Why are sales a credit?

Sales are credited because they represent an increase in a company’s revenues, which ultimately boosts the owner's equity. In double-entry bookkeeping, increases in equity accounts are recorded as credits, so when a business makes a sale, it credits the sales account to reflect this growth. At the same time, either cash or accounts receivable is debited, showing that the company has either received money or earned the right to receive money. This system keeps the accounting equation balanced, ensuring that every transaction affects at least two accounts properly.
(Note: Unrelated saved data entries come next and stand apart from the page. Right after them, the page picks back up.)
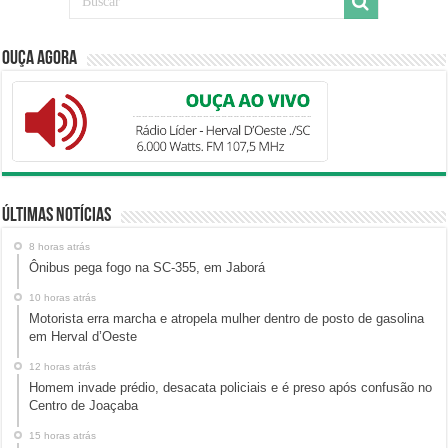
Ouça Agora
Últimas Notícias
8 horas atrás
Ônibus pega fogo na SC-355, em Jaborá
10 horas atrás
Motorista erra marcha e atropela mulher dentro de posto de gasolina
em Herval d’Oeste
12 horas atrás
Homem invade prédio, desacata policiais e é preso após confusão no
Centro de Joaçaba
15 horas atrás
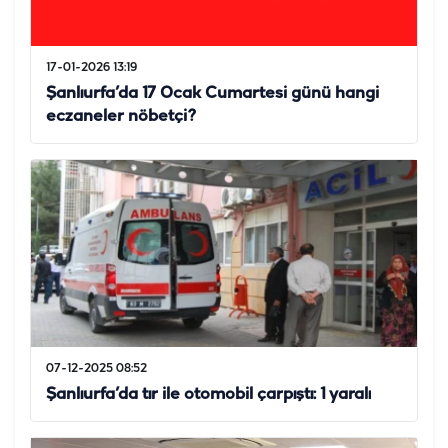
17-01-2026 13:19
Şanlıurfa’da 17 Ocak Cumartesi günü hangi
eczaneler nöbetçi?
07-12-2025 08:52
Şanlıurfa’da tır ile otomobil çarpıştı: 1 yaralı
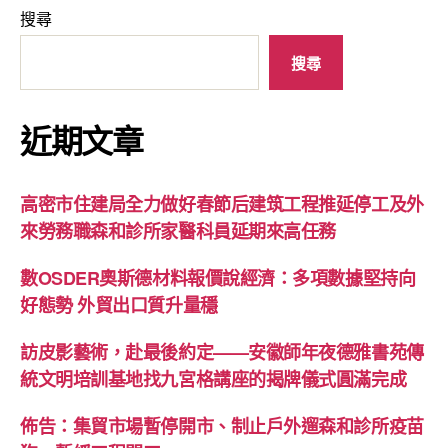
搜尋
搜尋
近期文章
高密市住建局全力做好春節后建筑工程推延停工及外
來勞務職森和診所家醫科員延期來高任務
數OSDER奧斯德材料報價說經濟：多項數據堅持向
好態勢 外貿出口質升量穩
訪皮影藝術，赴最後約定——安徽師年夜德雅書苑傳
統文明培訓基地找九宮格講座的揭牌儀式圓滿完成
佈告：集貿市場暫停開市、制止戶外遛森和診所疫苗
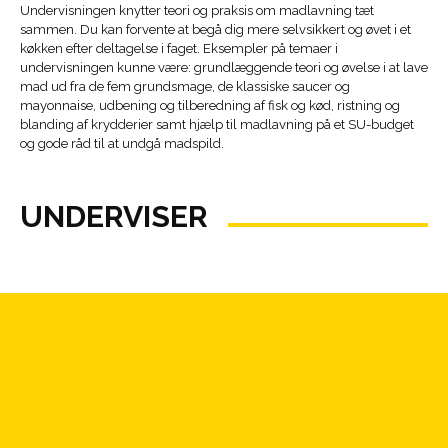
Undervisningen knytter teori og praksis om madlavning tæt
sammen. Du kan forvente at begå dig mere selvsikkert og øvet i et
køkken efter deltagelse i faget. Eksempler på temaer i
undervisningen kunne være: grundlæggende teori og øvelse i at lave
mad ud fra de fem grundsmage, de klassiske saucer og
mayonnaise, udbening og tilberedning af fisk og kød, ristning og
blanding af krydderier samt hjælp til madlavning på et SU-budget
og gode råd til at undgå madspild.
UNDERVISER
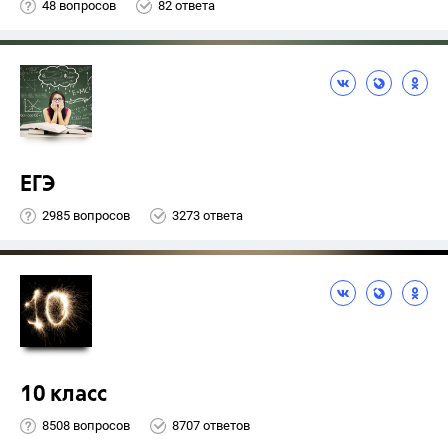
48 вопросов
82 ответа
ЕГЭ
2985 вопросов
3273 ответа
10 класс
8508 вопросов
8707 ответов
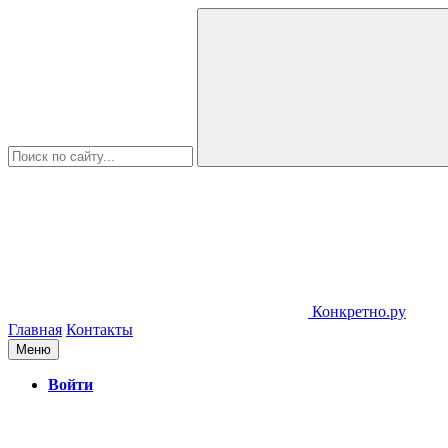
Конкретно.ру
Главная
Контакты
Меню
Войти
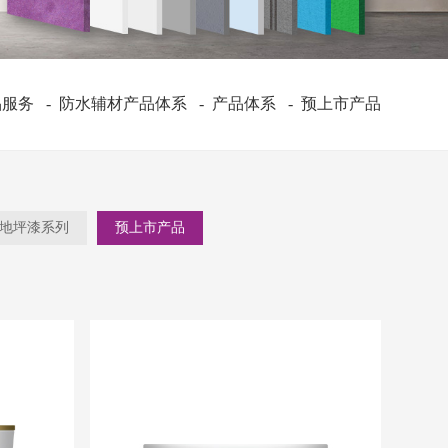
品服务
-
防水辅材产品体系
-
产品体系
-
预上市产品
地坪漆系列
预上市产品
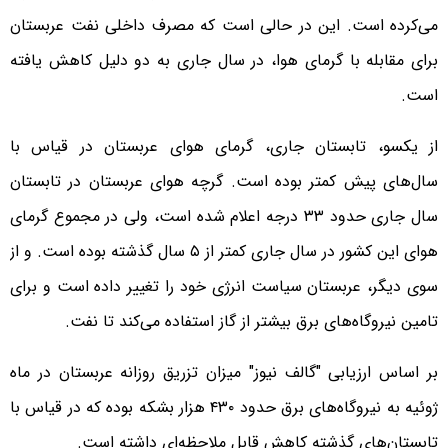
می‌کرده است. این در حالی است که مصرف داخلی نفت عربستان
برای مقابله با گرمای هوا، در سال جاری به دو دلیل کاهش یافته
است.
از یکسو، تابستان جاری، گرمای هوای عربستان در قیاس با
سال‌های پیش کمتر بوده است. گرچه هوای عربستان در تابستان
سال جاری حدود ۳۳ درجه اعلام شده است، ولی در مجموع گرمای
هوای این کشور در سال جاری کمتر از ۵ سال گذشته بوده است. و از
سوی دیگر، عربستان سیاست انرژی خود را تغییر داده است و برای
تامین نیروگاه‌های برق بیشتر از گاز استفاده می‌کند تا نفت.
بر اساس ارزیابی "گالف نیوز" میزان تزریق روزانه عربستان در ماه
ژوئیه به نیروگاه‌های برق حدود ۴۳۰ هزار بشکه بوده که در قیاس با
تابستان‌های گذشته کاهش قابل ملاحظه‌ای داشته است.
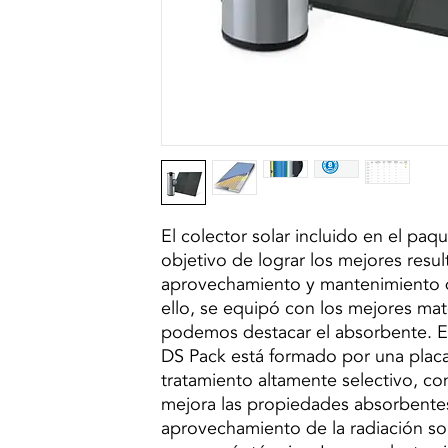
El colector solar incluido en el paq
objetivo de lograr los mejores resu
aprovechamiento y mantenimiento de
ello, se equipó con los mejores mat
podemos destacar el absorbente. El
DS Pack está formado por una plac
tratamiento altamente selectivo, c
mejora las propiedades absorbente
aprovechamiento de la radiación so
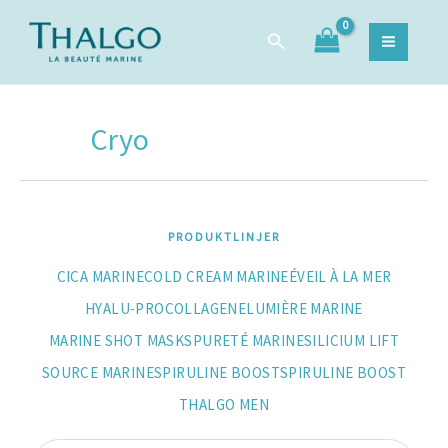
Hoppa
Sök
Sök
till
efter:
innehåll
Cryo
PRODUKTLINJER
CICA MARINE
COLD CREAM MARINE
ÉVEIL À LA MER
HYALU-PROCOLLAGENE
LUMIÈRE MARINE
MARINE SHOT MASKS
PURETÉ MARINE
SILICIUM LIFT
SOURCE MARINE
SPIRULINE BOOST
SPIRULINE BOOST
THALGO MEN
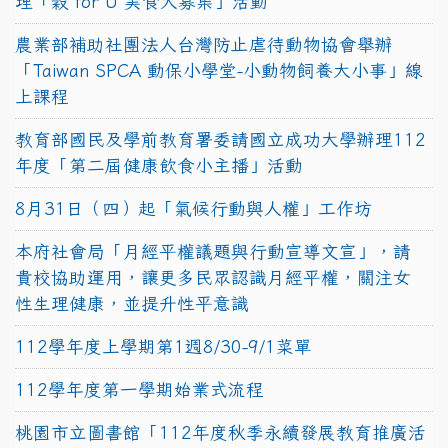
理「穀 for U 美食大募集」活動
農業部補助社團法人台灣防止虐待動物協會舉辦
「Taiwan SPCA 動保小學堂-小動物飼養大小事」線
上課程
教育部國民及學前教育署委請國立成功大學辦理112
年度「第二屆健康飲食小主播」活動
8月31日（四）起「氣候行動與人權」工作坊
本府社會局「月經平權議題與行動宣導文宣」，請
貴校協助運用，讓更多民眾認識月經平權，關注女
性生理健康，並提升性平意識
112學年度上學期第1週8/30-9/1菜單
112學年度第一學期始業式流程
桃園市立圖書館「112年度秋季永續發展教育推廣活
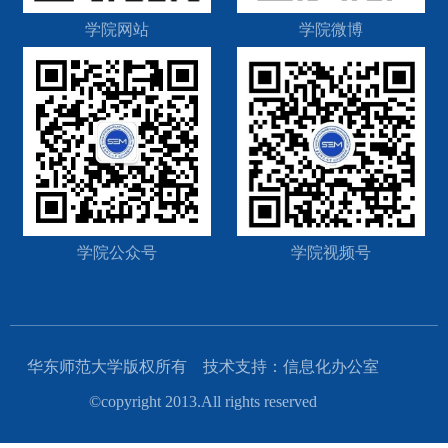
学院网站
学院微博
学院公众号
学院视频号
华东师范大学版权所有 技术支持：信息化办公室
©copyright 2013.All rights reserved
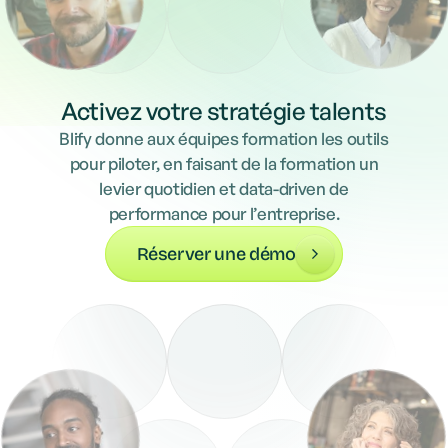
Activez votre stratégie talents
Blify donne aux équipes formation les outils
pour piloter, en faisant de la formation un
levier quotidien et data-driven de
performance pour l’entreprise.
Réserver une démo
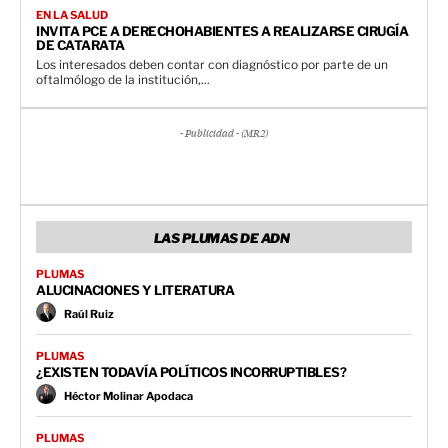
EN LA SALUD
INVITA PCE A DERECHOHABIENTES A REALIZARSE CIRUGÍA
DE CATARATA
Los interesados deben contar con diagnóstico por parte de un
oftalmólogo de la institución,...
- Publicidad - (MR2)
LAS PLUMAS DE ADN
PLUMAS
ALUCINACIONES Y LITERATURA
Raúl Ruiz
PLUMAS
¿EXISTEN TODAVÍA POLÍTICOS INCORRUPTIBLES?
Héctor Molinar Apodaca
PLUMAS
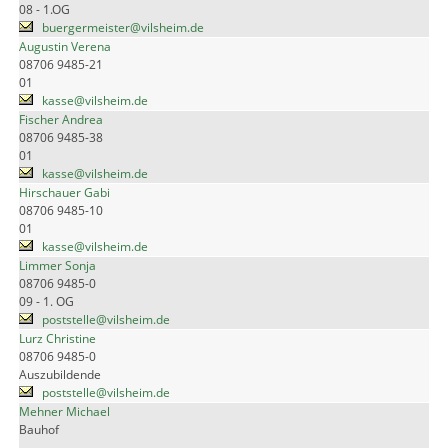
08 - 1.OG
buergermeister@vilsheim.de
Augustin Verena
08706 9485-21
01
kasse@vilsheim.de
Fischer Andrea
08706 9485-38
01
kasse@vilsheim.de
Hirschauer Gabi
08706 9485-10
01
kasse@vilsheim.de
Limmer Sonja
08706 9485-0
09 - 1. OG
poststelle@vilsheim.de
Lurz Christine
08706 9485-0
Auszubildende
poststelle@vilsheim.de
Mehner Michael
Bauhof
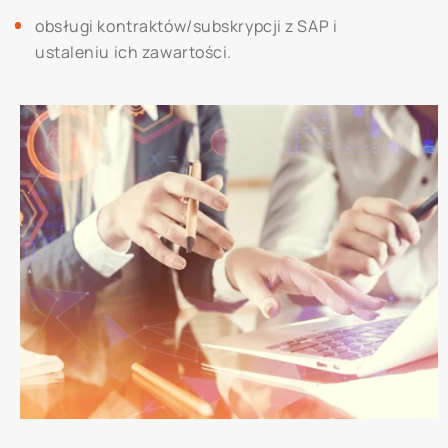
obsługi kontraktów/subskrypcji z SAP i
ustaleniu ich zawartości.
In essence, the debit increases one of the asset accounts, while the credit increases shareholders’ equity. These offsetting entries are explained by the accounting equation, where assets must equal liabilities plus equity. A sample journal entry that shows the credit entry for a $100 sale for which an invoice was issued appears in the following exhibit.

The sales account accumulates the detail for all sales transactions over the course of a company’s fiscal year, after which the account balance is flushed out with closing entries and transferred in aggregate into the retained earnings account (which is an equity account).

Accounting for a Sales Reversal or Reduction

There are cases in which a sale is reversed (perhaps due to a product return) or reduced (perhaps due to the application of a volume discount). When this happens, the sales account is debited, which reduces its balance. A follow-on effect of this entry is that the profits reported by the organization will decline.